Signs for subdivisions has been my bread and butter since I bought a used Bot 6-7 years ago and that's kinda dried up lately with the housing market, but sometimes Muhammad has to go to the mountain. I'm still making signs but lately I've been cutting jobs for displays, exhibits, custom mailboxes, a local small cabinet shop, and anything else that pays bills and keeps the Bot running and the wolf from the door. There's plenty of work if you do good work at a fair price. I don't advertise. Word of mouth is all the advertisement I've ever needed.

Sometimes I think the media dictates the economy. That being said, I've learned that I have to dictate my OWN economy, be it lush or lean times. You have to make up your mind that you're gonna make it, no matter what, and never forget where you came from!

Bot on!

terryd
03-20-2008, 11:29 PM
A definition I learned in the early eighties the last major R up here in the great white north. A recession is when your neighbour or friend looses his job, a depression is when you loose yours. I guess it always depends on where your viewing the picture from. Since we don't have jobs to loose then we are immune, right?

tuck
03-20-2008, 11:52 PM
The way I see it, Terry, is that as long as I am in business for myself (and my customers), then I don't have a job to lose.

Wait a minute. That doesn't make sense! :-D

wendell
03-21-2008, 12:34 PM
Where are you located? I teach school in Forsyth and live in Sugar Hill. It sounds like busiess is good. I've had Bots for about the same time as you have and use them mainly for a teaching tool. It's a great way to demo how computers talk to machines.

Brady Watson
03-21-2008, 01:00 PM
Quote: "I've learned that I have to dictate my OWN economy..."

You hit the nail on the head. Turn off the TV. Throw out the newspaper. Neither have enough good things to say to justify their existences...If you own your own business, you need to get your mind right. Belief has more to do with success than anything else. Period. You have to visualize, eat, sleep & dream how you want your business to go. The people who make the big bucks know this, and it is documented and spelled out for you in Napoleon Hill's Think and Grow Rich - Everything most of us have been taught about business is completely WRONG!

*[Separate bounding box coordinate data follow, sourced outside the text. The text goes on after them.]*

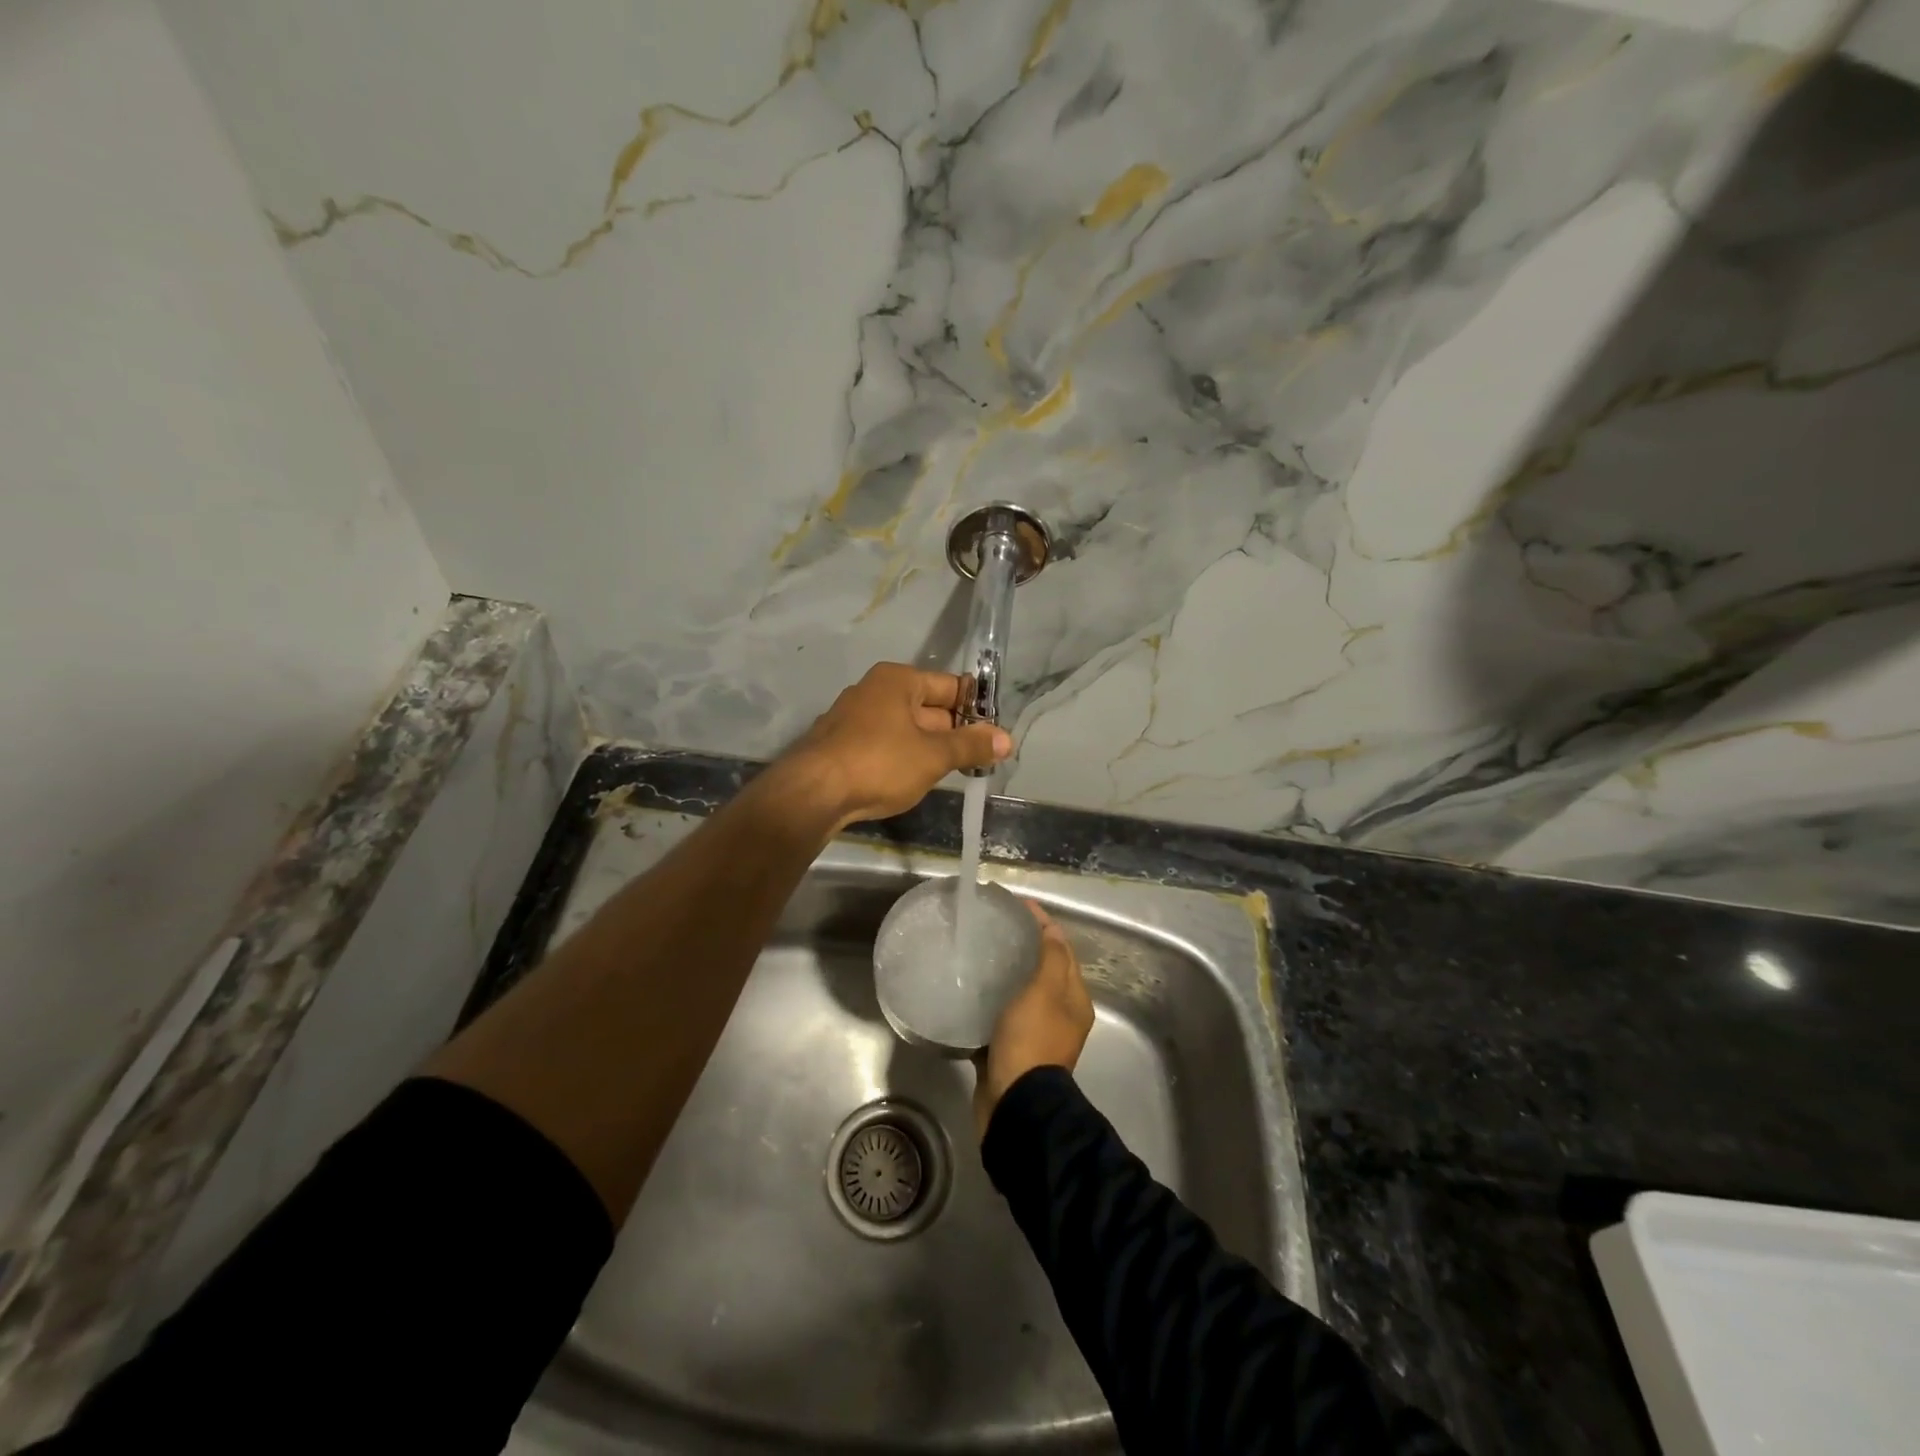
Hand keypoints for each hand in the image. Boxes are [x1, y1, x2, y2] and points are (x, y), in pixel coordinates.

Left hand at [781, 663, 1011, 828]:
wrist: (812, 793)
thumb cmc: (879, 763)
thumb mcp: (933, 756)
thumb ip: (971, 746)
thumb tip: (1006, 739)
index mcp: (898, 680)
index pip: (950, 686)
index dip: (975, 710)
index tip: (995, 736)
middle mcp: (874, 690)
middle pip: (928, 707)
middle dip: (953, 733)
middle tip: (979, 760)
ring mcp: (853, 717)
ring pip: (905, 728)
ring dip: (928, 748)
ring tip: (951, 773)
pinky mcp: (840, 744)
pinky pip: (884, 744)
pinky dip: (902, 758)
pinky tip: (911, 780)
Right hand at [974, 900, 1094, 1139]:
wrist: (1014, 1103)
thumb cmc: (1032, 1040)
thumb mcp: (1045, 991)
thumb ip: (1051, 958)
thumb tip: (1051, 931)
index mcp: (1074, 1000)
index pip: (1062, 949)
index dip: (1043, 924)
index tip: (1017, 905)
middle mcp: (1060, 1015)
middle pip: (1043, 969)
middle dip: (1024, 946)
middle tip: (995, 927)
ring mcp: (1035, 1033)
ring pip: (1021, 992)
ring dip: (1005, 972)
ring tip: (979, 952)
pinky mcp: (1010, 1048)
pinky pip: (1002, 1014)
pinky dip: (991, 999)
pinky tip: (970, 988)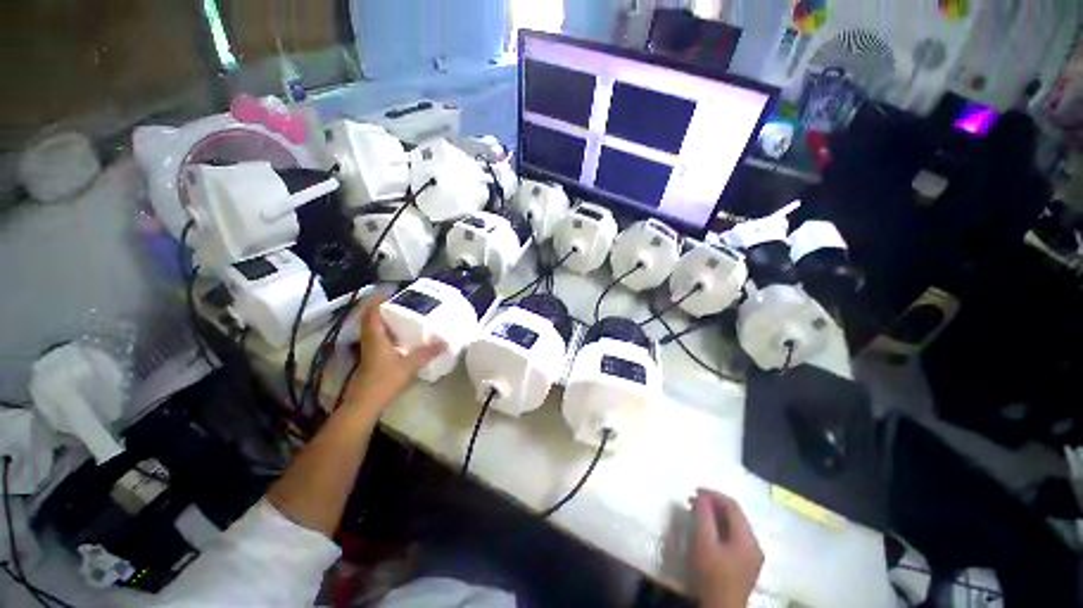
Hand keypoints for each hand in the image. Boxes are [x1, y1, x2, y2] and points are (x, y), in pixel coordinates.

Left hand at [341, 294, 445, 414]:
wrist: (365, 403)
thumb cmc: (384, 381)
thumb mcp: (409, 365)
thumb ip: (427, 353)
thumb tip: (446, 342)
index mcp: (375, 337)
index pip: (372, 313)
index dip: (377, 300)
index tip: (388, 292)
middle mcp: (370, 340)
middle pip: (370, 319)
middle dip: (381, 308)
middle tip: (399, 302)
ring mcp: (369, 350)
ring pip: (373, 329)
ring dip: (383, 320)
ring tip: (402, 315)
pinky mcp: (372, 358)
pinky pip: (378, 338)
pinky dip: (386, 332)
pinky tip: (400, 336)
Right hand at [690, 489, 763, 607]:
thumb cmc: (712, 574)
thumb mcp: (704, 542)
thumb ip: (703, 516)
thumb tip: (701, 497)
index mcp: (748, 538)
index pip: (732, 506)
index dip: (713, 494)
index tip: (694, 491)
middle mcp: (755, 544)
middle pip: (736, 515)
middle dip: (714, 504)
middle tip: (693, 501)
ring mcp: (753, 555)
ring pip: (735, 526)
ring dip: (716, 516)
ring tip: (697, 512)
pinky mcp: (747, 563)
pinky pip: (735, 536)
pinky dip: (721, 527)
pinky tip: (707, 529)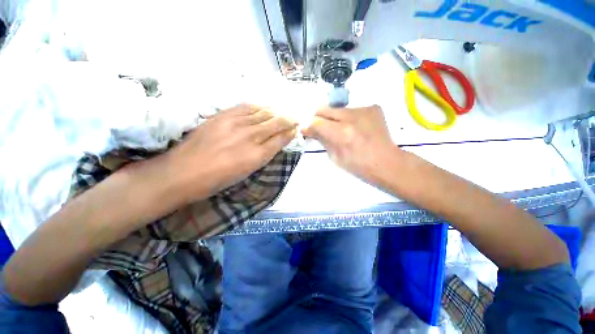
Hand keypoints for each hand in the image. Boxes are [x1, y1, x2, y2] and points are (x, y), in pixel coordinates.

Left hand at [166, 104, 296, 200]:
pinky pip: (247, 106)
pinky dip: (259, 106)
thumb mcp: (246, 173)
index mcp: (257, 156)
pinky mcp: (223, 115)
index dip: (291, 132)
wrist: (183, 172)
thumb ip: (262, 156)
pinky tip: (264, 106)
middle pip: (276, 123)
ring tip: (283, 111)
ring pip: (264, 113)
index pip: (281, 139)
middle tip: (295, 118)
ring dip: (276, 111)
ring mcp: (236, 124)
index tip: (296, 129)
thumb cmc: (217, 180)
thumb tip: (274, 143)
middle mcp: (250, 137)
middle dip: (289, 120)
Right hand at [302, 105, 399, 181]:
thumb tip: (313, 132)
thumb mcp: (335, 158)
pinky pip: (352, 109)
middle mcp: (351, 117)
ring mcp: (363, 110)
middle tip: (319, 127)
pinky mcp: (372, 108)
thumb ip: (323, 141)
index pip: (316, 122)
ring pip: (338, 109)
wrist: (387, 162)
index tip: (306, 130)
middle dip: (318, 118)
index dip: (308, 126)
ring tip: (340, 128)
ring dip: (334, 118)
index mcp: (341, 133)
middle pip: (324, 109)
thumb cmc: (359, 166)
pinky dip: (349, 117)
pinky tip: (355, 127)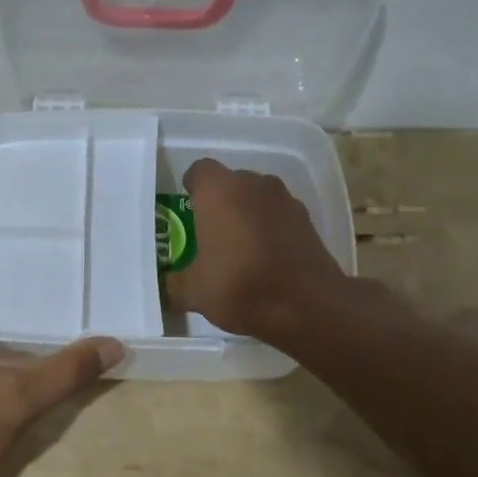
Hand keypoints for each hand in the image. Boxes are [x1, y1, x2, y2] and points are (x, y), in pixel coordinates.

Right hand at [165, 159, 352, 342]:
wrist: (307, 305)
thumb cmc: (239, 286)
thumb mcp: (194, 292)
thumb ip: (176, 282)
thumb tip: (169, 284)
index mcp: (218, 191)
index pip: (199, 171)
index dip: (192, 187)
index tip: (188, 210)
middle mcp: (252, 184)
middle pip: (231, 182)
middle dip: (220, 202)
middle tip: (210, 231)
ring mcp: (284, 199)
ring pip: (258, 197)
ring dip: (248, 213)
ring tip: (240, 245)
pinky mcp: (307, 220)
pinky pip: (279, 215)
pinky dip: (271, 228)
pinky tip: (266, 256)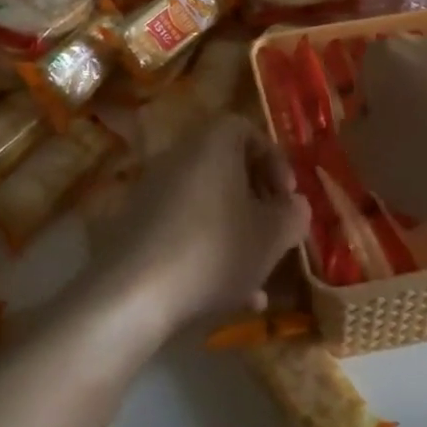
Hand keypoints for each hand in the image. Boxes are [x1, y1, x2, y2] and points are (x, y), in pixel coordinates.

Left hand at [98, 114, 308, 334]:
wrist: (132, 293)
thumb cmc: (214, 250)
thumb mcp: (271, 237)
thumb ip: (293, 215)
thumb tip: (294, 205)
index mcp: (213, 143)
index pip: (246, 130)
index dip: (274, 160)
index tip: (288, 196)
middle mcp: (180, 156)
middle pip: (227, 168)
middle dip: (257, 202)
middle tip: (275, 233)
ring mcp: (154, 191)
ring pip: (209, 204)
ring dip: (237, 233)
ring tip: (259, 276)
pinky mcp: (137, 226)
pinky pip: (184, 229)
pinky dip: (209, 251)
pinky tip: (231, 297)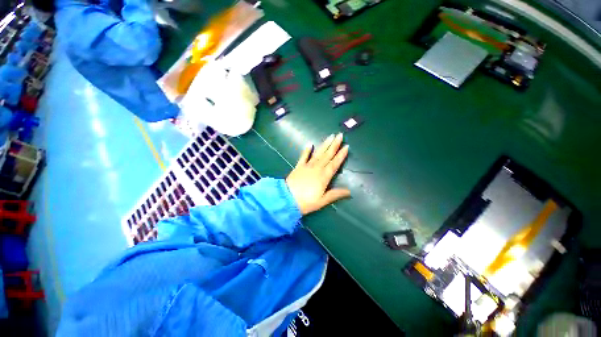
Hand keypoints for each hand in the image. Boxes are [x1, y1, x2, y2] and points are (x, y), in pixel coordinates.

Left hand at [286, 133, 350, 214]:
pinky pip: (303, 156)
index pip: (335, 164)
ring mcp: (307, 166)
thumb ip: (336, 194)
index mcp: (324, 176)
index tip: (346, 146)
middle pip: (327, 155)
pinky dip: (306, 150)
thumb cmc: (306, 202)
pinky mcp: (299, 166)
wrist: (287, 199)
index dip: (341, 155)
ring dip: (324, 145)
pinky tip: (310, 144)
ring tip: (330, 136)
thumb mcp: (323, 200)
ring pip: (318, 154)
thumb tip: (349, 192)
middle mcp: (317, 168)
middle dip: (334, 145)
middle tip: (340, 135)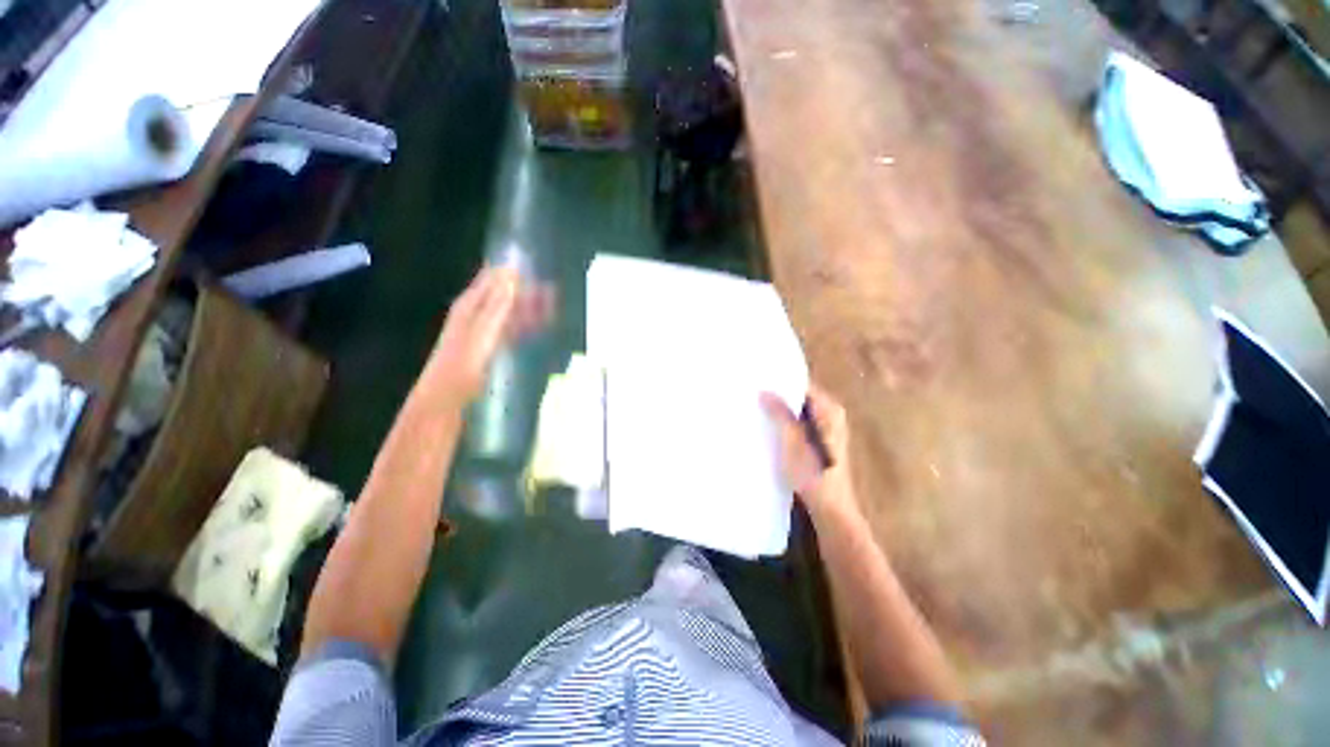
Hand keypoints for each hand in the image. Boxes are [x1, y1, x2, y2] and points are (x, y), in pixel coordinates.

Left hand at [427, 266, 553, 404]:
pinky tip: (538, 327)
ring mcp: (484, 330)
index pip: (492, 277)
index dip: (512, 269)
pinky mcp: (490, 346)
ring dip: (529, 308)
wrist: (447, 397)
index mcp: (471, 304)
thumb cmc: (462, 363)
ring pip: (511, 312)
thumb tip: (512, 274)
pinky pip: (512, 328)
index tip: (535, 264)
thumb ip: (497, 305)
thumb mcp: (482, 332)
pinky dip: (525, 325)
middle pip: (505, 294)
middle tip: (553, 291)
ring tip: (553, 307)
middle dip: (527, 290)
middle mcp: (477, 313)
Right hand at [761, 383, 856, 518]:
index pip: (802, 385)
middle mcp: (830, 416)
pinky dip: (783, 424)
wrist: (829, 510)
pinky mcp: (818, 444)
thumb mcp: (792, 440)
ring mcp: (825, 431)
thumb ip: (780, 413)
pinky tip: (765, 426)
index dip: (780, 381)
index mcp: (829, 409)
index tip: (757, 378)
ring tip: (753, 406)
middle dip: (777, 396)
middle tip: (751, 392)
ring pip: (797, 413)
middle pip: (799, 398)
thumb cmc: (812, 473)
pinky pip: (797, 425)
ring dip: (779, 411)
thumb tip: (764, 390)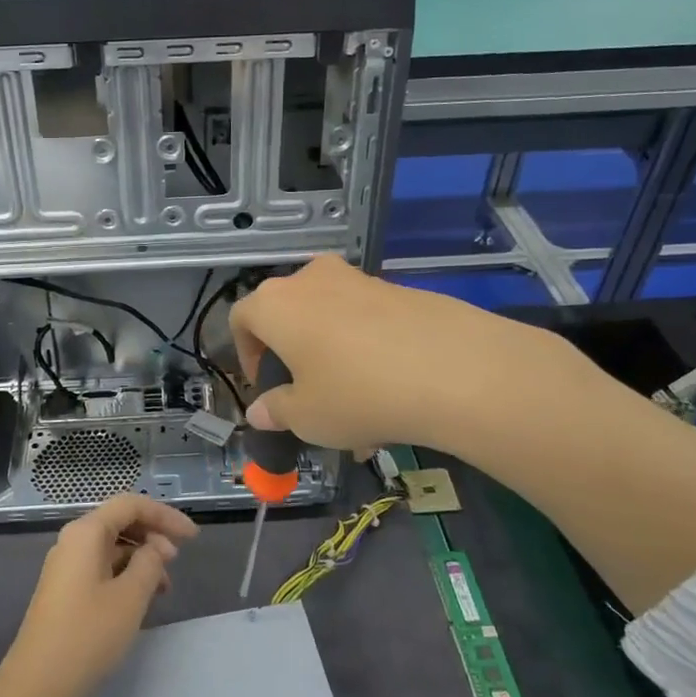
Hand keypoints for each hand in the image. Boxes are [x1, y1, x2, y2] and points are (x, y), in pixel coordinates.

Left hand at [0, 495, 195, 696]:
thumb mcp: (131, 597)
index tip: (193, 537)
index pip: (131, 505)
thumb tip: (155, 548)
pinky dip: (125, 574)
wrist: (38, 686)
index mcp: (86, 532)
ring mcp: (66, 566)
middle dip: (153, 535)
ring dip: (141, 557)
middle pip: (120, 522)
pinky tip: (141, 598)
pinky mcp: (65, 590)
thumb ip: (150, 563)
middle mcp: (73, 541)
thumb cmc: (88, 635)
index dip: (165, 515)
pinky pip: (102, 566)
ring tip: (164, 586)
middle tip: (177, 561)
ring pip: (112, 546)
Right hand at [228, 254, 559, 455]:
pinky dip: (365, 349)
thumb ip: (275, 411)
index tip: (263, 386)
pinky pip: (366, 320)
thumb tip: (260, 411)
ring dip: (331, 356)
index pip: (240, 319)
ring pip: (329, 319)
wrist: (454, 368)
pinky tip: (390, 392)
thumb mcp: (306, 417)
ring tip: (354, 407)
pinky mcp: (398, 288)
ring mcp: (357, 279)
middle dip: (290, 355)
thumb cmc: (357, 393)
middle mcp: (310, 280)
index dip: (245, 354)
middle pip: (286, 314)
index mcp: (275, 304)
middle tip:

Don't believe the doom & gloom propoganda. No matter what the 'experts' say about the current state of affairs, it is none of your business. I believe that if you have a CNC & you are good at what you do, you will ALWAYS have work, no matter what label you put on the economy. The more diversified you are in the services you provide to customers, the more 'hearty' you are when times get tight. Don't forget, people still bought Cadillacs, Dusenburgs and Tiffany lamps & cuff links during the Great Depression...which adds further credence to the idea that there is ALWAYS room for the best.

-B

tuck
03-21-2008, 05:13 PM
Wendell, I'm in Gainesville Ga., Hall county.

Another thing I do is in-ground installs (smaller signs) for small sign companies that don't like to get their hands dirty. Many weeks I'll make an extra $400 -$700 doing what really takes little time and effort if you have the right weapons, which I do. (9hp tow-behind hydraulic auger!) I made $750.00 in just one afternoon last year planting church signs. I use to have to work a solid week for that kind of money when I punched someones clock.

The work is out there. Sometimes you just gotta beat the bushes. (And get your hands dirty!)

gerard
03-22-2008, 12:54 PM
Well said Brady, I cant speak for anyone else, but in my time lurking these forums, you have truely been an inspiration to me, between your outlook on business, to your knowledge of CNC, to your willingness to share and help where you can.

During the time I worked for myself from 1980 to 1999. I never realized that we had recessions, as long as you are able and willing to deliver what your asked to, and a customer base that believes in you, you will always make money.